Most of the time you won't have a problem. You're never going to know how something really tastes, or is supposed to taste though. The biggest problem you'll have is in judging the proper amount of salt and pepper in your sauces and soups.

Kuan


----------



## cape chef (Jul 31, 2000)

> _Originally posted by eatyrvegs _
> *Someone I know told me they didn't think I would do well if I go to cullinary school because I am a vegetarian (I don't eat meat, and only a little eggs/dairy).
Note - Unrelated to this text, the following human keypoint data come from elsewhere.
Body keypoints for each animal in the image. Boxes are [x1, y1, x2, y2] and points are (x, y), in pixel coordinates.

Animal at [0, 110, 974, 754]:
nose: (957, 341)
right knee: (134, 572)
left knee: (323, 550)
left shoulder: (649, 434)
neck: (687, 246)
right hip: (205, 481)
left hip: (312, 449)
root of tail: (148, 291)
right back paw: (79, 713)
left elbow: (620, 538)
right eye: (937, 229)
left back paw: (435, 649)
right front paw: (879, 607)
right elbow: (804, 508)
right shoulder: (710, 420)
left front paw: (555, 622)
Is this true?
> 
> No it's not true, that statement is to general and broad.
> ...


----------



## holydiver (Aug 9, 2000)

There is actually a dedicated vegitarian culinary school in NYC I think it is called natural gourmet cookery school or something like that I seen it on food network you should check it out it would probally be a better bet for you.


----------



## kaliflower (Sep 14, 2002)

In my Professionalism class, we gave presentations on different aspects of the food service biz. Out of a supplied list, I picked a Vegetarian Information Group. I did not reveal myself to be vegetarian...and sure enough, the Chef made a couple of caustic remarks about the validity of vegetarians as chefs and put forth the opinion that vegetarians have bad dietary habits.

That prejudice is why I keep my dietary habits to myself. I have been an octo/lactose vegetarian since I was sixteen, (and that was before the Beatles broke up) and I have had to cook meat
at home for peroids of time, when first my father-in'-law and later my mom were in my care in their old age. I will taste the dish. I just won't eat a bowl of it!


----------



## snakelady1 (Mar 7, 2001)

My thought on this is will you always be able to find a position that allows you to not taste meat or dairy, I find that I need to know how a dish is suppose to taste...my instructors stated that you had to try everything but you didn't have to swallow it.....


----------



## greg (Dec 8, 1999)

First, read Cape Chef's post again; he's got some very valid points. Second, if you are able to taste a little bit, if not an entire serving, then you can certainly do this. If tasting is not an option, maybe you could have a class-mate help you regarding adjusting seasonings. After you graduate, you can look into jobs that fit your lifestyle. Those jobs _are_ out there, as snakelady1 says.

BTW, I find it rather ironic that the negative comments from a chef instructor regarding vegetarians came in your "professionalism class". Those comments were behind the times and completely un-professional. I'm sorry you had to pay to hear them. Personally, I'd bring it up with whoever is in charge of the culinary program (after you graduate, of course). Somebody needs to bring that caveman chef up to speed.


----------